ASSIGNED TASK:
Below are some records; repeat them all exactly, minus the pictures.

━━━━━ DATA RECORDS

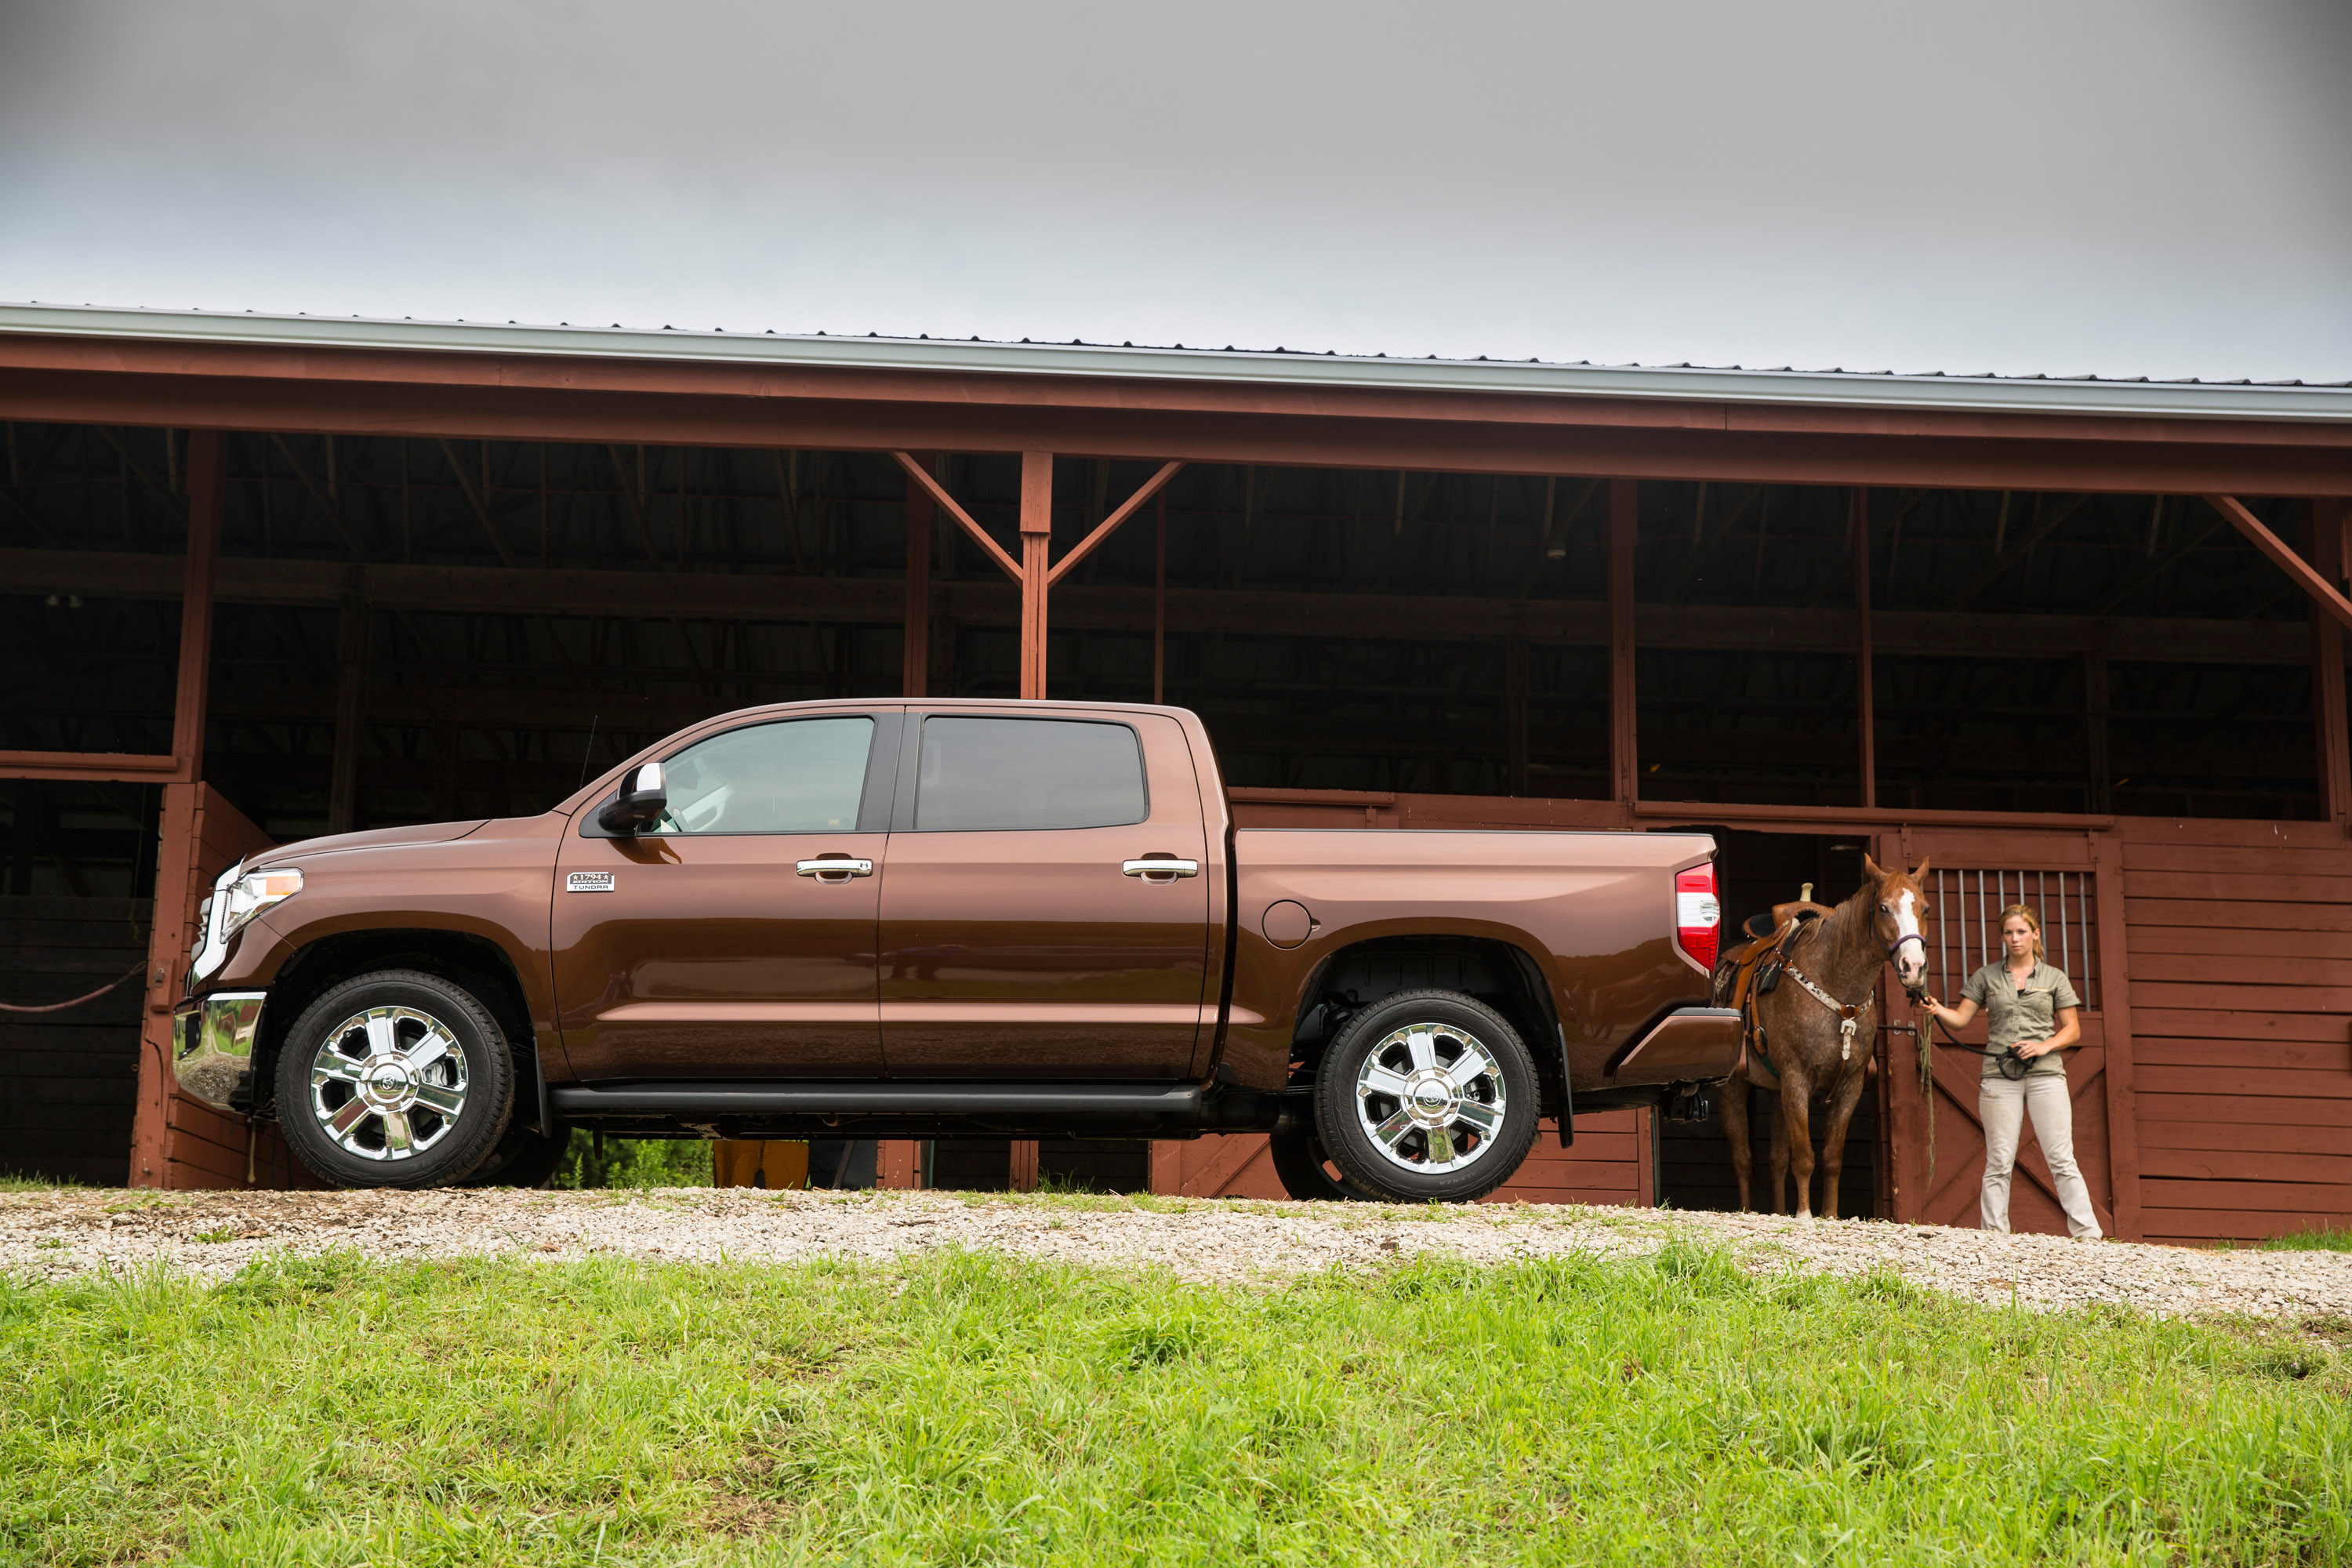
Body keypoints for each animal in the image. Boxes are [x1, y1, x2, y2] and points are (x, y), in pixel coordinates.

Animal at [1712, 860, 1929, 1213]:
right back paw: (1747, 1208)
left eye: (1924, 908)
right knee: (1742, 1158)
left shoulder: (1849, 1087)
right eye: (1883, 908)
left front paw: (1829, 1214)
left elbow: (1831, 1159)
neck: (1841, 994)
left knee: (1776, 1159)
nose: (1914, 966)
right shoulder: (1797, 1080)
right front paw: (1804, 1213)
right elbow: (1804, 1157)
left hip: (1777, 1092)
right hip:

━━━━━━━━━━

SOLVED EXERCISE:
Body keypoints for each animal in the image. Boxes are [x1, y1, x2, y2] and points are (x, y), in pixel coordinates.

Animal at [1712, 860, 1929, 1213]:
right back paw: (1747, 1208)
left eye: (1924, 908)
right knee: (1742, 1158)
left shoulder: (1849, 1087)
right eye: (1883, 908)
left front paw: (1829, 1214)
left elbow: (1831, 1159)
neck: (1841, 994)
left knee: (1776, 1159)
nose: (1914, 966)
right shoulder: (1797, 1080)
right front paw: (1804, 1213)
right elbow: (1804, 1157)
left hip: (1777, 1092)
right hip:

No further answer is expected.